In her first season, the Monarchs went 8-23, but McCray-Penson helped them turn things around and go 21-11, which got them into the WNIT.

McCray-Penson has agreed to become the head coach at Mississippi State after the 2019-20 season. She led the Bulldogs for one season before giving up because of her health. She started teaching again in 2022-23 and just finished her first season as an assistant coach at Rutgers.

In 2013, she was told she had breast cancer. But nine months after surgery, chemotherapy, and radiation, she was told she no longer had cancer.

The Tennessean said on Friday that she had died while she was fighting a return of her cancer and a case of pneumonia.

“It breaks my heart to hear that Nikki McCray has died,” said Nancy Lieberman, who played for ODU and is in the Naismith Memorial Basketball Hall of Fame. “She was a great mom and a great player in our game, from Tennessee to the USA Olympic teams. She then took her skills and kindness to the teaching ranks, where she helped a lot of players. We’re all better people for having known her and Nikki. The ODU Monarch family misses this beautiful woman very much today. May she find peace in heaven.”

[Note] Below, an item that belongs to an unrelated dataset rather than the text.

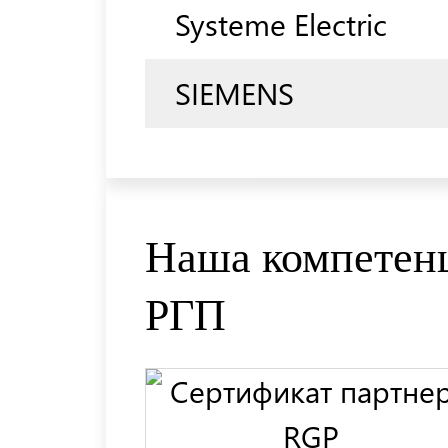
Systeme Electric
SIEMENS
Наша компетенц
РГП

After two years in the American Basketball League, McCray-Penson played for nine years in the Women’s National Basketball Association (WNBA). As a rookie, she led the Columbus Quest to the ABL title and was named the league’s most valuable player. McCray-Penson joined the Washington Mystics of the WNBA in 1998. In her first two years with the team, she was the top scorer and played in the WNBA All-Star game three times.

McCray-Penson continued to play in the WNBA for five more seasons, spending two with the Indiana Fever and one with each of the Phoenix Mercury, San Antonio Silver Stars, and Chicago Sky. At the end of the 2006 season, she retired. At the end of her career, she was 24th on the WNBA’s list of all-time scorers with 2,528 points.

In 1996 and 2000, McCray-Penson helped the U.S. team win gold medals at the Olympics.

McCray-Penson played for the late Pat Summitt at Tennessee for four years. During that time, she led the Lady Vols to a 122-11 record, three SEC regular-season wins, two conference tournament titles, and four trips to the NCAA tournament. In her junior and senior years, McCray-Penson was named an All-American and the SEC Player of the Year.

McCray-Penson got her Bachelor of Science in teaching from the University of Tennessee in 1995.

After playing in the pros for 11 years, McCray-Penson worked as an assistant head coach at Western Kentucky for two years while Selig was the sports director there. She helped lead the Lady Toppers to a 49-17 record, which included a trip to the WNIT semifinals in 2006-07 and a Sun Belt playoffs title and a spot in the NCAA playoffs in 2007-08.

She then went to South Carolina to do the same job. She helped the Gamecocks get four straight No. 1 seeds in the NCAA Tournament, the first of which came in 2014. The Gamecocks made their first NCAA Final Four in 2015. They had been to the Sweet 16 in five of the last six years. In the USA Today Coaches Poll, South Carolina finished the 2016–17 season with the best final national ranking of any team.